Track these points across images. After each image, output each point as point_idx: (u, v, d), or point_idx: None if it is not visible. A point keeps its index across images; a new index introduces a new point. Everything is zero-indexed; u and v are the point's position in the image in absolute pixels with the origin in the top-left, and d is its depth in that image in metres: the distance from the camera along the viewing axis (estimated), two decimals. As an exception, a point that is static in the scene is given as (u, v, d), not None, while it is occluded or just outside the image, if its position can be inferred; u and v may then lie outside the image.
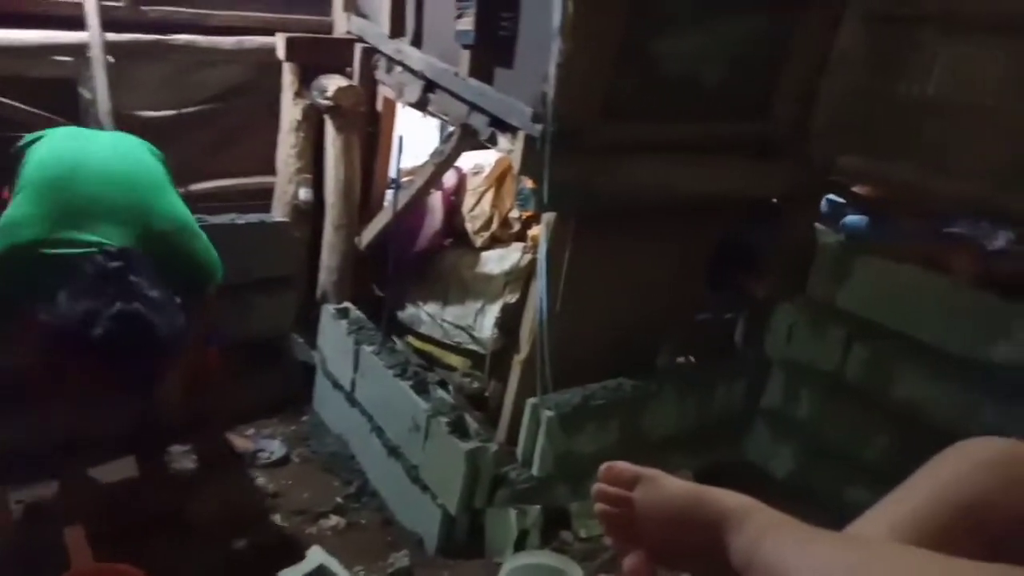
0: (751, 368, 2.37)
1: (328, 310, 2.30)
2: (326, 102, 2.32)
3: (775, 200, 2.36)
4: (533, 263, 2.04)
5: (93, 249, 1.47)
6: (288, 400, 2.40)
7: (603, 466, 0.78)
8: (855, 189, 2.35)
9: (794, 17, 2.04)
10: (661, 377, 2.16)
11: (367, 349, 2.12)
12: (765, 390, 2.37)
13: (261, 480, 2.08)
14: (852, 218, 2.39)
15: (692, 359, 2.45)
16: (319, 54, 2.44)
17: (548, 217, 1.84)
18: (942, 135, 1.98)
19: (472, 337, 2.30)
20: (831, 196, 2.45)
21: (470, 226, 2.49)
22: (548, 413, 1.85)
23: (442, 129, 3.01)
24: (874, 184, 2.27)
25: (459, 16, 1.90)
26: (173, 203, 1.66)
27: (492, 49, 1.89)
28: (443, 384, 2.19)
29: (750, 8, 1.96)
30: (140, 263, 1.48)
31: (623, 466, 0.78)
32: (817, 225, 2.37)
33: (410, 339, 2.46)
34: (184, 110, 2.52)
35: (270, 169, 2.57)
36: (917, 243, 2.15)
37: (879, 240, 2.25)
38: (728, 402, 2.33)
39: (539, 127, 1.70)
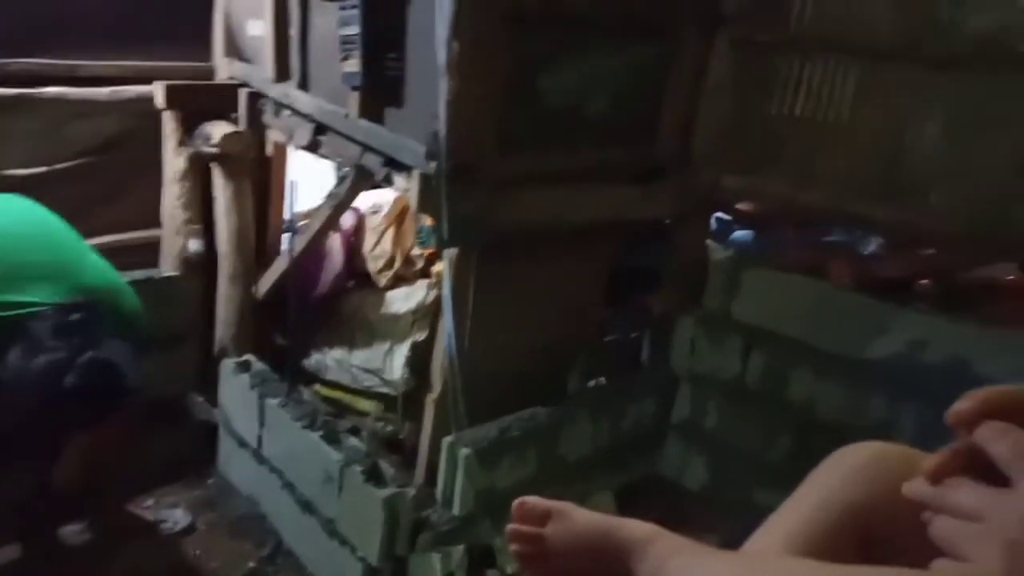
0: (659, 384, 2.44)
1: (228, 365, 2.21)
2: (212, 150, 2.24)
3: (667, 221, 2.46)
4: (439, 300, 2.03)
5: (36, 308, 1.44)
6: (190, 464, 2.27)
7: (515, 503, 0.79)
8: (739, 206, 2.49)
9: (670, 47, 2.15)
10: (574, 402, 2.19)
11: (272, 402, 2.04)
12: (674, 404, 2.45)
13: (166, 553, 1.95)
14: (740, 233, 2.52)
15: (603, 380, 2.50)
16: (201, 101, 2.36)
17: (450, 253, 1.85)
18: (809, 151, 2.13)
19: (382, 380, 2.26)
20: (719, 214, 2.57)
21: (372, 266, 2.45)
22: (465, 451, 1.84)
23: (338, 170, 2.97)
24: (755, 200, 2.41)
25: (345, 58, 1.89)
26: (95, 258, 1.64)
27: (381, 89, 1.89)
28: (355, 431, 2.13)
29: (626, 42, 2.05)
30: (97, 314, 1.45)
31: (534, 502, 0.80)
32: (708, 242, 2.48)
33: (318, 387, 2.39)
34: (57, 165, 2.38)
35: (156, 222, 2.46)
36: (799, 253, 2.29)
37: (765, 252, 2.38)
38: (640, 419, 2.39)
39: (433, 164, 1.71)
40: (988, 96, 1.74)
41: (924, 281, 2.06)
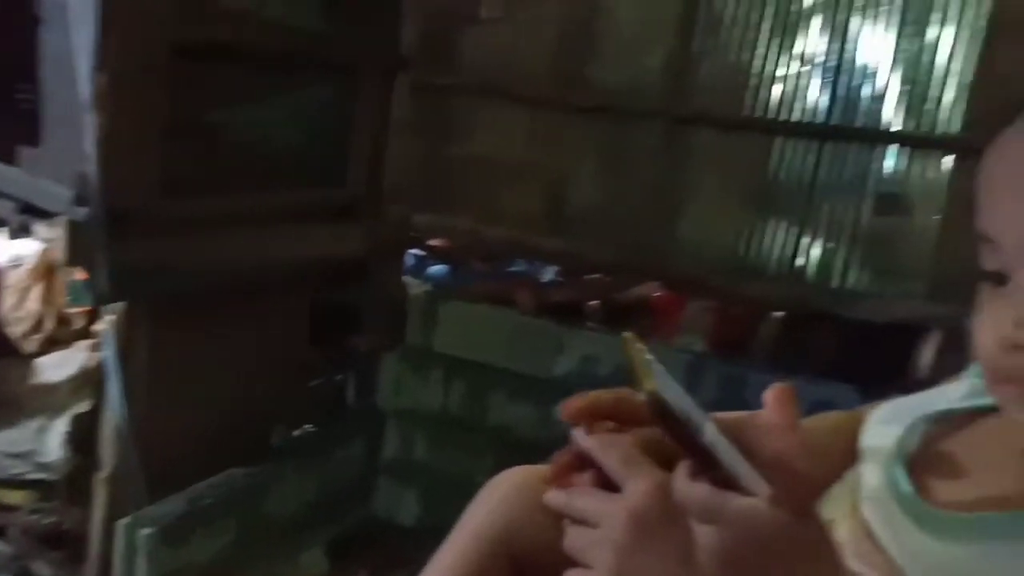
0: (367, 424, 2.41)
1: None
2: None
3: (363, 260, 2.46)
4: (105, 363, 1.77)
5: None
6: None
7: None
8: (433, 242, 2.58)
9: (352, 86, 2.17)
10: (277, 456, 2.06)
11: None
12: (383, 443, 2.43)
13: None
14: (435, 268, 2.62)
15: (311, 428, 2.39)
16: None
17: (114, 309, 1.63)
18: (490, 189, 2.29)
19: (36, 464, 1.90)
20: (414, 251, 2.64)
21: (15, 330, 2.07)
22: (146, 531, 1.61)
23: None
24: (445, 236, 2.52)
25: (-42, 86, 1.58)
26: None
27: (11, 126, 1.61)
28: (1, 532, 1.76)
29: (306, 80, 2.02)
30: None
31: None
32: (406, 278, 2.54)
33: (-54, 484, 1.93)
34: None
35: None
36: (489, 284, 2.44)
37: (459, 285, 2.49)
38: (349, 464, 2.33)
39: (85, 210, 1.49)
40: (625, 140, 2.04)
41: (593, 303, 2.32)
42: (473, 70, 2.21)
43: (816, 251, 2.33)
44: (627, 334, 0.48)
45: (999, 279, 0.49)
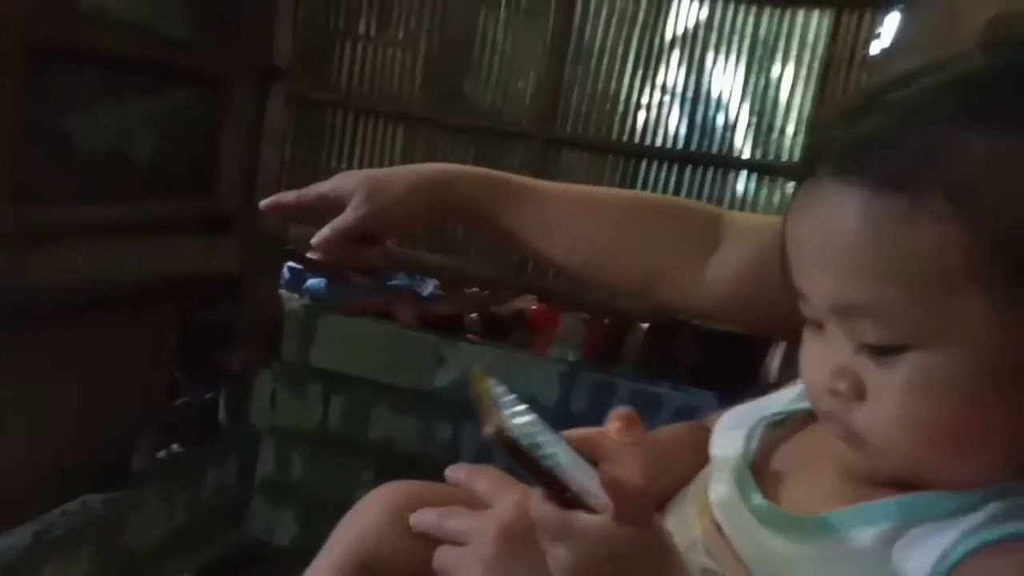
0: (240, 444, 2.32)
1: None
2: None
3: (237, 273, 2.38)
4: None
5: None
6: None
7: None
8: (309, 255, 2.53)
9: (222, 95, 2.10)
10: (139, 480, 1.95)
11: None
12: (258, 462, 2.35)
13: None
14: (313, 281, 2.57)
15: (178, 448, 2.28)
16: None
17: (-51, 326, 1.49)
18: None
19: None
20: (291, 264, 2.58)
21: None
22: (-14, 568, 1.48)
23: None
24: (323, 249, 2.48)
25: None
26: None
27: None
28: None
29: (172, 86, 1.94)
30: None
31: None
32: (282, 292, 2.47)
33: None
34: None
35: None
36: (369, 297, 2.43)
37: (338, 299, 2.46)
38: (222, 485, 2.24)
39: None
40: (500, 160, 2.10)
41: (472, 315, 2.36)
42: (350, 85, 2.21)
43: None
44: (477, 370, 0.50)
45: (817, 324, 0.51)
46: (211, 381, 2.47)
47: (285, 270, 2.53)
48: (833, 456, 0.54)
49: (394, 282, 2.53)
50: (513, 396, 0.50)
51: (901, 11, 2.38)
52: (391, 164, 2.33)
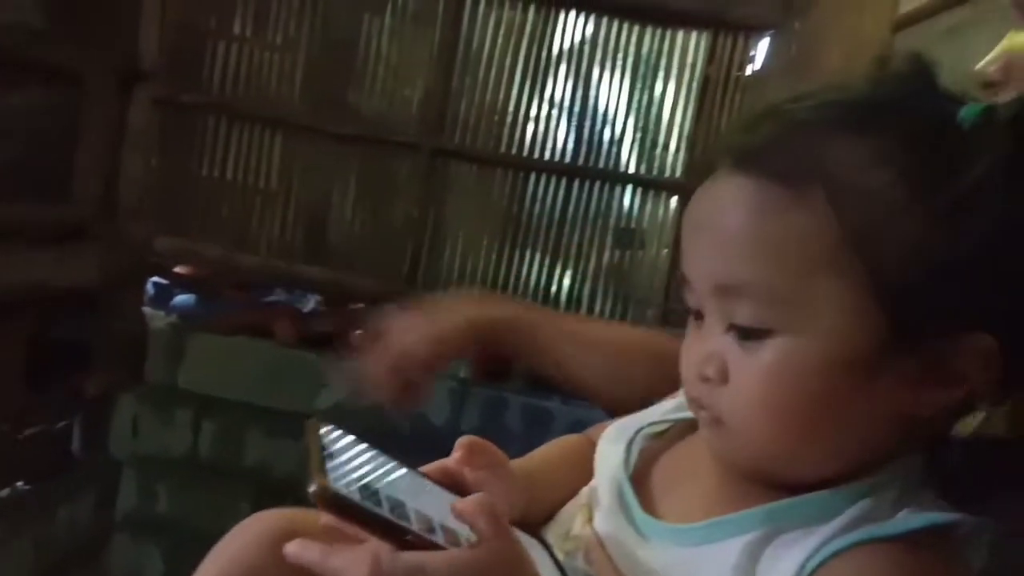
0: (98, 476, 2.14)
1: None
2: None
3: (95, 287, 2.19)
4: None
5: None
6: None
7: None
8: (178, 269, 2.37)
9: (81, 95, 1.93)
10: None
11: None
12: (118, 496, 2.17)
13: None
14: (181, 298, 2.40)
15: (24, 486, 2.06)
16: None
17: None
18: (244, 214, 2.16)
19: None
20: (156, 278, 2.41)
21: None
22: None
23: None
24: (192, 263, 2.33)
25: None
26: None
27: None
28: None
29: (21, 82, 1.77)
30: None
31: None
32: (145, 309, 2.30)
33: None
34: None
35: None
36: (243, 314, 2.29)
37: (209, 316, 2.31)
38: (76, 522, 2.05)
39: None
40: (385, 170, 2.04)
41: (357, 332, 2.27)
42: (223, 88, 2.08)
43: (567, 280, 2.52)
44: (311, 420, 0.50)
45: (698, 315, 0.54)
46: (65, 407, 2.26)
47: (150, 285, 2.35)
48: (710, 464, 0.56)
49: (271, 298, 2.40)
50: (352, 439, 0.49)
51: (771, 37, 2.52)
52: (268, 173, 2.23)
# # # # #
Go through the material above and retype every line exactly, without the images.

◆ RESULT OF THIS TASK ◆
Track these points across images. After each image, output each point as point_idx: (u, v, d), or point_idx: None if it is not visible. A point keeps its index across images; a new index introduces a new point. Everything is zero-indexed; u and v are the point's position in the image in absolute pixels with the origin in the top-left, and d is its depth in that image in metres: the distance from the camera along the viewing axis (estimated), two decimals. As an exception, a point that is static in the scene is given as (u, v, d), not None, while it is occluded or just outside the image, if its position can be inferred; u and v may then lie outside the image.
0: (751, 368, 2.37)
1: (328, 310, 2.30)
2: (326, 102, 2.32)
3: (775, 200, 2.36)
4: (533, 263, 2.04)
5: (93, 249, 1.47)
6: (288, 400, 2.40)
7: (603, 466, 0.78)
8: (855, 189, 2.35)
9: (794, 17, 2.04)
10: (661, 377, 2.16)
11: (367, 349, 2.12)
12: (765, 390, 2.37)
13: (261, 480, 2.08)
14: (852, 218, 2.39)
15: (692, 359, 2.45)
16: (319, 54, 2.44)
17: (548, 217, 1.84)
18: (942, 135, 1.98)
19: (472, 337, 2.30)
20: (831, 196, 2.45)
21: (470, 226, 2.49)
22: (548, 413, 1.85)
23: (442, 129, 3.01)
24: (874, 184, 2.27)
25: (459, 16, 1.90)
26: (173, 203, 1.66)
27: (492, 49, 1.89)
28: (443, 384, 2.19)
29: (750, 8, 1.96)
30: (140, 263, 1.48)
31: (623, 466, 0.78)
32: (817, 225, 2.37)
33: (410, 339, 2.46)
34: (184, 110, 2.52)
35: (270, 169, 2.57)
36: (917, 243, 2.15)
37: (879, 240, 2.25)
38: (728, 402, 2.33)
39: (539, 127, 1.70)
0: (659, 384, 2.44)
1: (228, 365, 2.21)
2: (212, 150, 2.24)
3: (667, 221, 2.46)
4: (439, 300, 2.03)
5: (36, 308, 1.44)
6: (190, 464, 2.27)
7: (515, 503, 0.79)
8: (739, 206, 2.49)
9: (670, 47, 2.15)
10: (574, 402, 2.19)
11: (272, 402, 2.04)
12: (674, 404, 2.45)
13: (166, 553, 1.95)
14: (740, 233, 2.52)
15: (603, 380, 2.50)
16: (201, 101, 2.36)
17: (450, 253, 1.85)
18: (809, 151, 2.13)
19: (382, 380, 2.26)
20: (719, 214, 2.57)
21: (372, 266, 2.45)
22: (465, 451, 1.84)
23: (338, 170, 2.97)
24: (755, 200, 2.41)
25: (345, 58, 1.89)
26: (95, 258, 1.64)
27: (381, 89, 1.89)
28: (355, 431, 2.13)
29: (626, 42, 2.05)
30: (97, 314, 1.45)
31: (534, 502, 0.80)
32: (708, 242, 2.48)
33: (318, 387, 2.39)
34: (57, 165, 2.38)
35: (156, 222, 2.46)
36: (799, 253, 2.29)
37: (765, 252, 2.38)
38: (640, 419, 2.39)
39: (433, 164, 1.71)
40: (988, 96, 1.74)
41: (924, 281, 2.06)
0: (367, 424, 2.41)
1: None
2: None
3: (363, 260, 2.46)
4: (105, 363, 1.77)
5: None
6: None
7: None
8: (433, 242, 2.58)
9: (352, 86, 2.17)
10: (277, 456, 2.06)
11: None
12: (383, 443, 2.43)
13: None
14: (435, 268, 2.62)
15: (311, 428, 2.39)
16: None
17: (114, 309, 1.63)
18: (490, 189, 2.29)
19: (36, 464, 1.90)
20: (414, 251, 2.64)
21: (15, 330, 2.07)
22: (146, 531, 1.61)
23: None
24: (445, 236, 2.52)
25: (-42, 86, 1.58)
26: None
27: (11, 126, 1.61)
28: (1, 532, 1.76)
29: (306, 80, 2.02)
30: None
31: None
32: (406, 278, 2.54)
33: (-54, 484, 1.93)
34: None
35: None
36: (489, 284, 2.44)
37: (459, 285, 2.49)
38: (349, 464, 2.33)
39: (85, 210, 1.49)
40: (625, 140, 2.04)
41: (593, 303, 2.32)
42: (473, 70, 2.21)
43: (816, 251, 2.33)
44: (627, 334, 0.48)
45: (999, 279, 0.49)
0: (240, 444, 2.32)
1: None
2: None
3: (237, 273, 2.38)
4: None
5: None
6: None
7: None
8: (309, 255, 2.53)
9: (222, 95, 2.10)
10: (139, 480, 1.95)
11: None
12: (258, 462, 2.35)
13: None
14: (313, 281, 2.57)
15: (178, 448, 2.28)
16: None
17: (-51, 326, 1.49)
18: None
19: None
20: (291, 264, 2.58)
21: None
22: (-14, 568, 1.48)
23: None
24: (323, 249, 2.48)
25: None
26: None
27: None
28: None
29: (172, 86, 1.94)
30: None
31: None
32: (282, 292, 2.47)
33: None
34: None
35: None
36: (369, 297, 2.43)
37: (338, 299, 2.46)
38: (222, 485, 2.24)
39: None
40: (500, 160, 2.10)
41: (472, 315, 2.36)
42: (350, 85, 2.21)
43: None
44: (477, 370, 0.50)
45: (817, 324, 0.51)
46: (211, 381, 2.47)
47: (285, 270, 2.53)
48: (833, 456, 0.54)
49: (394, 282, 2.53)
50: (513, 396, 0.50)
51: (901, 11, 2.38)
52: (391, 164, 2.33)
0: (98, 476, 2.14)
1: None
2: None
3: (95, 287, 2.19)
4: None
5: None
6: None
7: None
8: (178, 269, 2.37)
9: (81, 95, 1.93)
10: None
11: None
12: (118, 496, 2.17)
13: None
14: (181, 298, 2.40)
15: (24, 486, 2.06)
16: None
17: None
18: (244, 214, 2.16)
19: None
20: (156, 278, 2.41)
21: None
22: None
23: None
24: (192, 263, 2.33)
25: None
26: None
27: None
28: None
29: (21, 82, 1.77)
30: None
31: None
32: (145, 309, 2.30)
33: None
34: None
35: None
36: (243, 314, 2.29)
37: (209, 316, 2.31)
38: (76, 522, 2.05)
39: None
40: (385, 170, 2.04)
41: (357, 332, 2.27)
42: (223, 88, 2.08)
43: (567, 280, 2.52)
44: (311, 420, 0.50)
45: (698, 315, 0.54)
46: (65, 407, 2.26)
47: (150, 285, 2.35)
48: (710, 464, 0.56)
49: (271, 298, 2.40)
50: (352, 439, 0.49)
51: (771, 37, 2.52)
52: (268, 173, 2.23)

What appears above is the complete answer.